■ DIRECTIVE ■
Copy the security group setup text from "Using CloudFormation, create" to "(click to expand)", putting "definition" wherever "template" appears.

■ SELECTED TEXT ■
┏━━

Use the default options and give the stack a name, like AWSPCS-PTPro-cluster. You can leave the options as the defaults.

Use this AWS Cloud Formation quick-create link to quickly provision these resources with default settings.

Under Capabilities: Check the box for I acknowledge that AWS CloudFormation might create IAM resources.

Once you have created this new VPC, find its VPC ID and note it by searching for it in the Amazon VPC Console by selecting "VPCs" and then searching for the name you picked above. If you chose the stack name we suggested, you would search for PTPro, and if you are deploying this in us-east-1 you can use this link. Make a note of the VPC ID once you have found it.

2. Create Security Groups

Summary

In this section we will create three security groups:

  • A cluster security group enabling comms between the compute nodes, login node and AWS PCS controller
  • An inbound ssh group that can optionally be enabled to allow ssh logins on the login node
  • An DCV group that can optionally be enabled to allow DCV remote desktop connections to the login node

If you have already created these security groups you can reuse them and skip this step.

Using CloudFormation, create a new stack for the security groups using the following template:

1-pcs-cluster-cloudformation-security-groups.yaml

Show template contents (click to expand)
# source: https://aws-hpc-recipes.s3.amazonaws.com/main/recipes/pcs/getting_started/assets/pcs-cluster-sg.yaml

AWSTemplateFormatVersion: 2010-09-09
Description: Security group for AWS PCS clusters.
  This template creates a self-referencing security group that enables communications between AWS PCS controller, compute nodes, and client nodes.
  Optionally, it can also create a security group to enable SSH access to the cluster, and DCV remote desktop access to the login node.
  Check the Outputs tab of this stack for useful details about resources created by this template.

Metadata:
  AWS::CloudFormation::Interface:
    ParameterGroups:
      - Label:
          default: Network
        Parameters:
          - VpcId
      - Label:
          default: Security group configuration
        Parameters:
          - CreateInboundSshSecurityGroup
          - CreateInboundDcvSecurityGroup
          - ClientIpCidr

Parameters:
  VpcId:
    Description: VPC where the AWS PCS cluster will be deployed
    Type: 'AWS::EC2::VPC::Id'
  ClientIpCidr:
    Description: IP address(s) allowed to connect to nodes using SSH 
    Default: '0.0.0.0/0'
    Type: String
    AllowedPattern: (\d{1,3})\.(\d{1,3})\.(\d{1,3})\.(\d{1,3})/(\d{1,2})

┗━━

■ SOURCE MATERIAL ■

┏━━

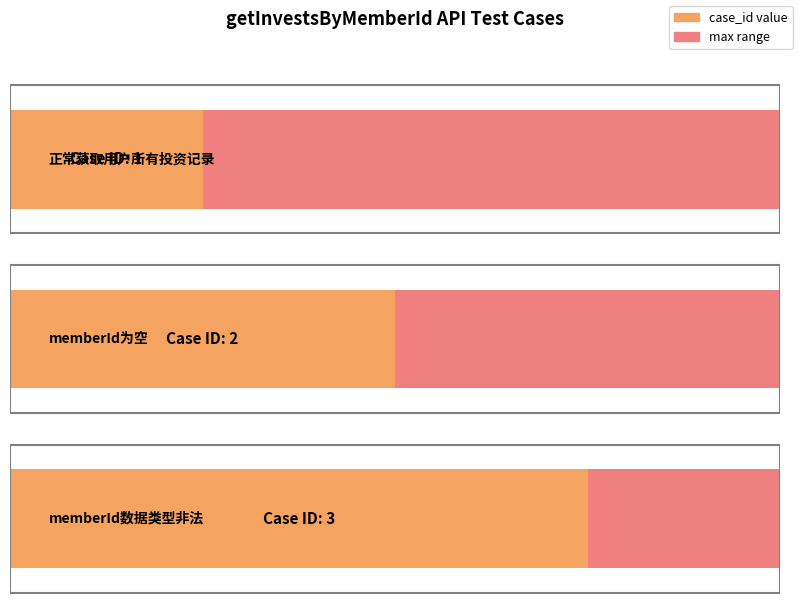

Rank the categories by value from highest to lowest.

memberId数据类型非法, memberId为空, 正常获取用户所有投资记录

┗━━

■ SOLUTION FOR THIS EXERCISE ■
Using CloudFormation, create a new stack for the security groups using the following definition:

1-pcs-cluster-cloudformation-security-groups.yaml

Show definition contents (click to expand)